Así como nos esforzamos por no hablar del comportamiento o los problemas de la vida de los demás con negatividad, juzgando, criticando o señalando sus debilidades, practiquemos ahora lo mismo con las personas de las que leemos y escuchamos en las redes sociales. Protejámonos de todo tipo de chismes, insultos y juicios. Decides no participar en chismes de ningún tipo: mentiras, medias verdades, secretos, rumores y juicios. Pero tu muro de noticias en redes sociales está lleno de historias sobre personas cercanas, personas que apenas conoces y completos desconocidos.
¿Cómo puedes mantenerte al margen y, a la vez, conservar fuertes lazos sociales?
Cada vez más personas difunden rumores o expresan críticas a través de las redes sociales. Pero tenemos la responsabilidad de no participar ni difundirlos. Es su opinión; no somos parte de su historia, su problema ni su solución. Por lo tanto, no hay necesidad de formar parte de esos chismes.
Ya sea que la imagen de alguien se vea dañada, que alguien se divorcie o que alguien sea despedido de su trabajo, es un asunto privado y no una invitación para que nadie más lo comente. Tengamos el valor de retirarnos o expresar nuestro desinterés con cortesía pero con firmeza. Incluso podemos cambiar el rumbo de la conversación.
Y si alguna vez necesitamos hablar de alguien, hagamos un cumplido. De lo contrario, nuestra aura se manchará, y con ella, nuestra integridad. Recuérdatelo cada día:
Soy un ser puro.
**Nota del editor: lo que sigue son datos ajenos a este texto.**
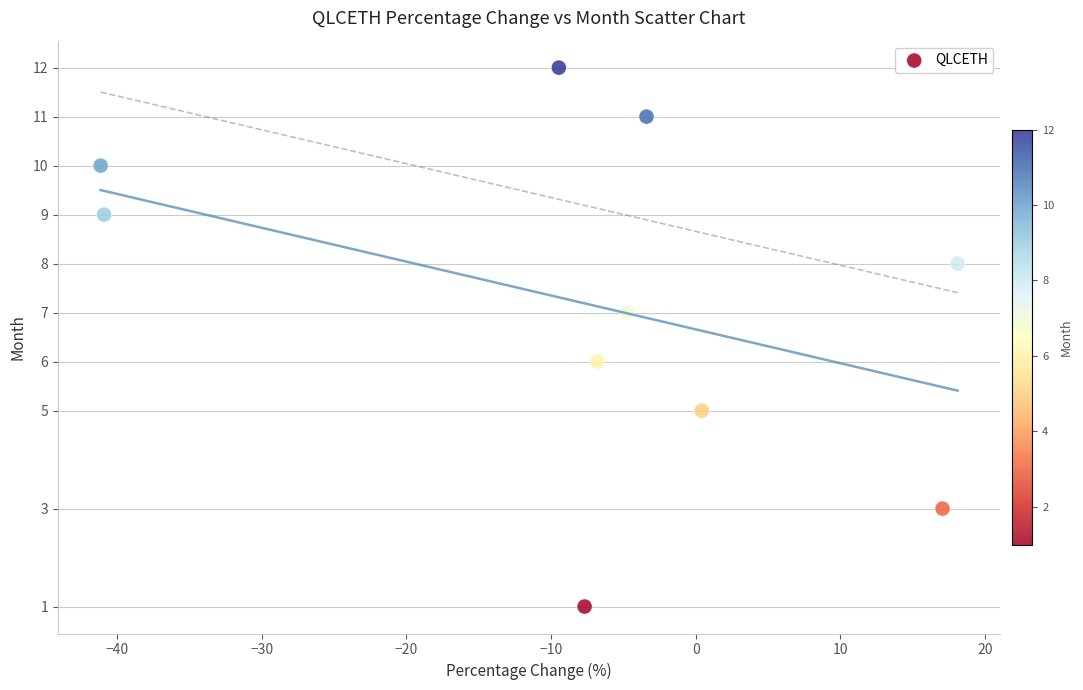

What is the average Y value?

7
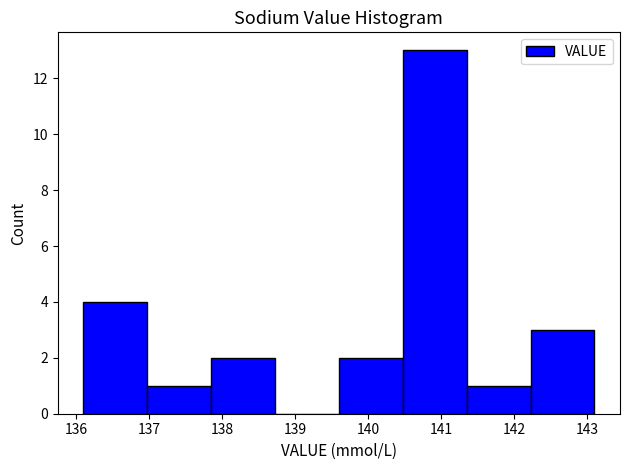

Reading left to right, transcribe this chart: for each bar, give the range it covers on the x-axis and its height. Neither the bar edges nor the heights are printed on the chart, so give them approximately, as read against the axes.

136.1 to 137.0: 4
137.0 to 137.9: 1
137.9 to 138.7: 2
138.7 to 139.6: 0
139.6 to 140.5: 2
140.5 to 141.4: 13
141.4 to 142.2: 1
142.2 to 143.1: 3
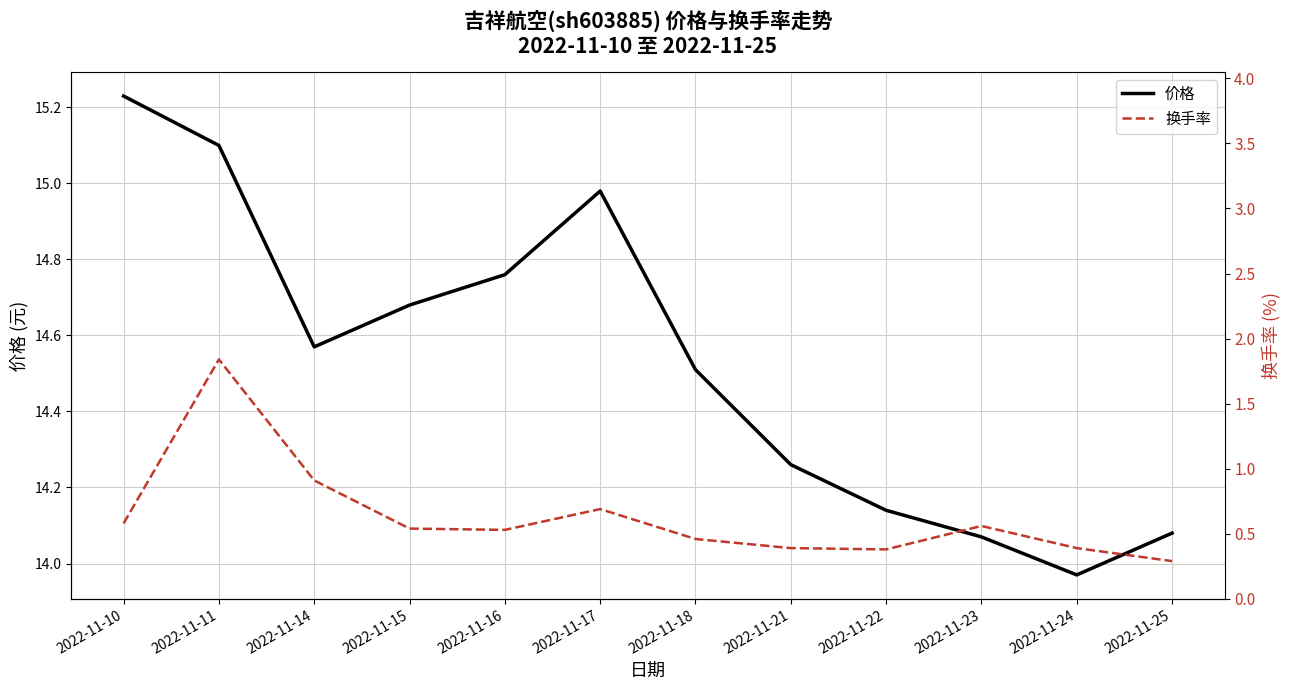

What is the value of the 价格 point at the 3rd from the left?

14.6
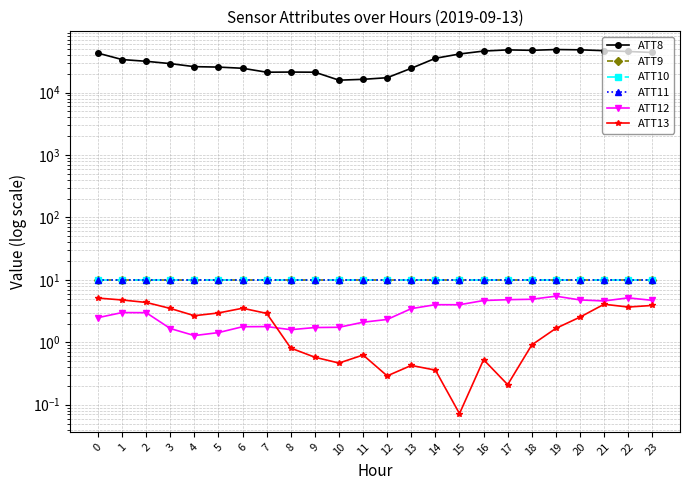

What is the minimum value shown in the chart?

0.1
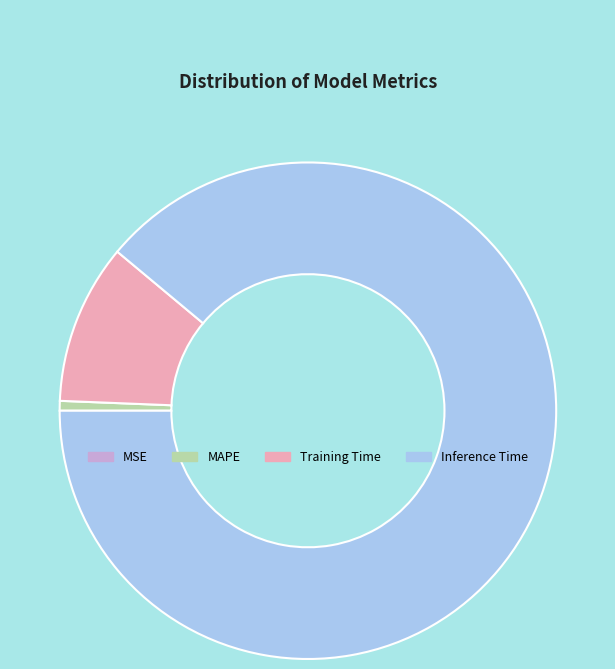

True or false: MAPE accounts for 1% of the total.

True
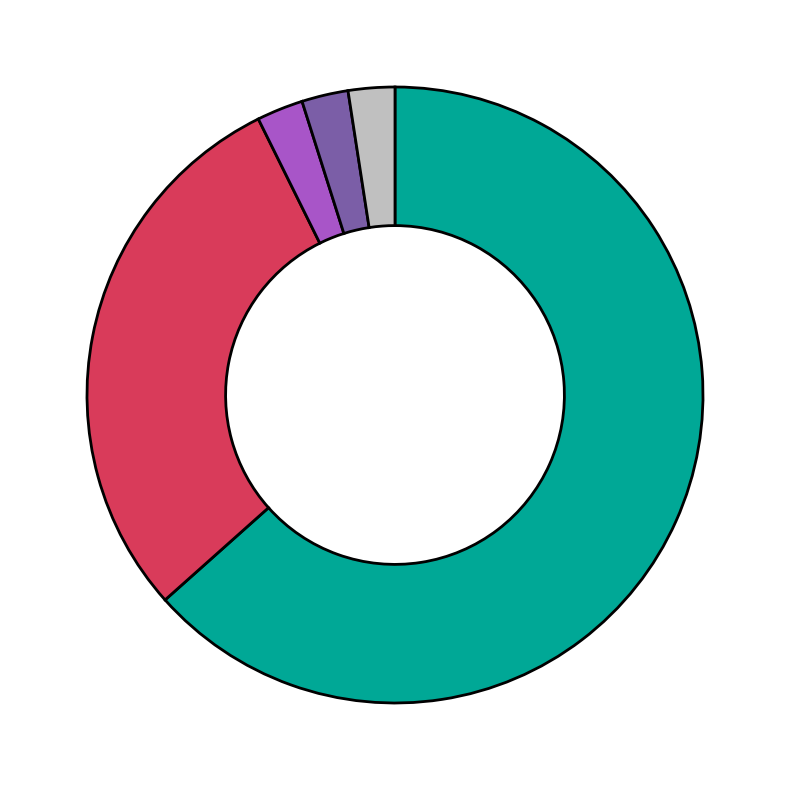

Is there a majority slice in this chart?

Yes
Uso las redes sociales con responsabilidad y me abstengo de chismorrear. Elijo y consumo información con sabiduría.
Reflexiona y obsérvate usando las redes sociales con la energía adecuada. Recuerda que eres un ser sabio. Comprende qué es lo mejor para ti. Lee, mira y escucha información con atención. Absorbe solo aquello que sea saludable para tu bienestar emocional. Mantén la calma al leer y ver información sobre los demás.
Haz una pausa y pregúntate: ¿Es la verdad o es la percepción de alguien? ¿Hay algo que pueda hacer al respecto?
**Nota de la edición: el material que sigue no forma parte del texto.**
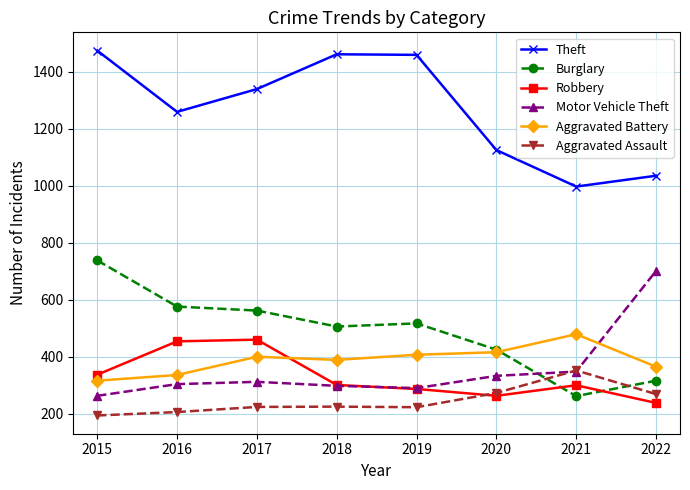

True or false: Aggravated Battery and Aggravated Assault cross at least once.

False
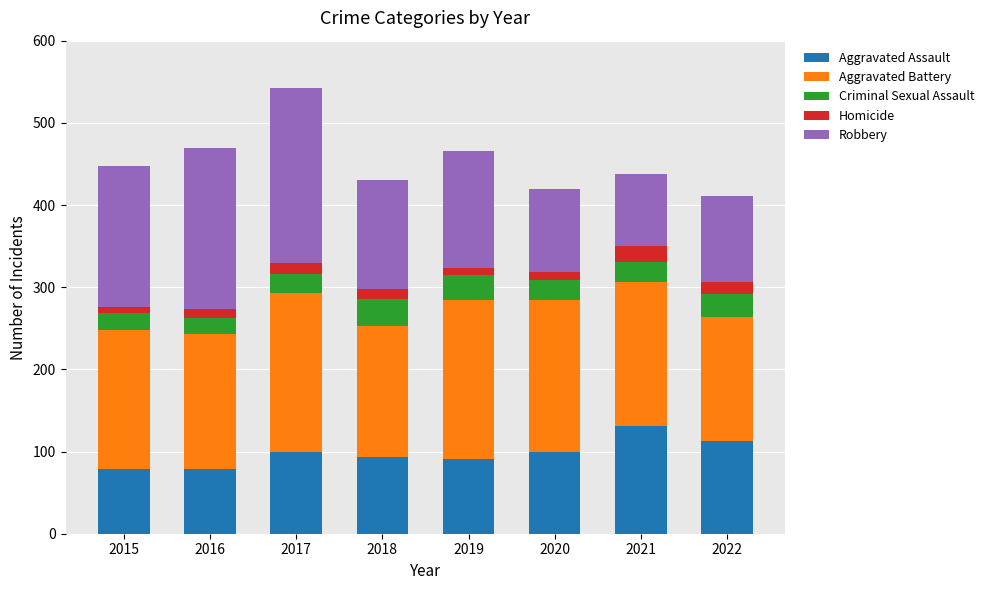

What is the total value across all series at 2018?

430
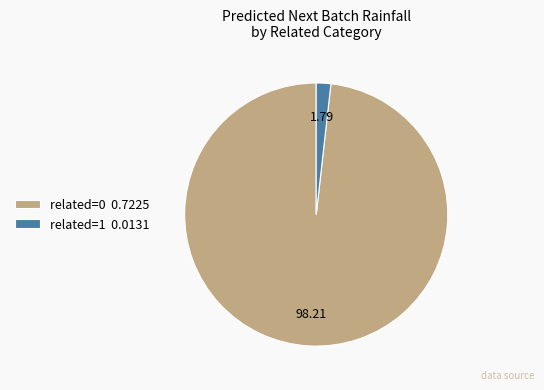

Is the sum of related=0 and related=1 greater than half?

Yes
Si es así, comparte tu perspectiva, una perspectiva positiva, y ofrece una retroalimentación constructiva. Asegúrate de que tu intención sea mejorar, empoderar y generar un cambio con respeto. Contribuye a una transformación positiva con tus pensamientos y palabras puras.
Si no puedes hacer nada, guarda silencio.
Tu mente en silencio te protegerá a ti y a los demás, y además preservará la energía espiritual del entorno.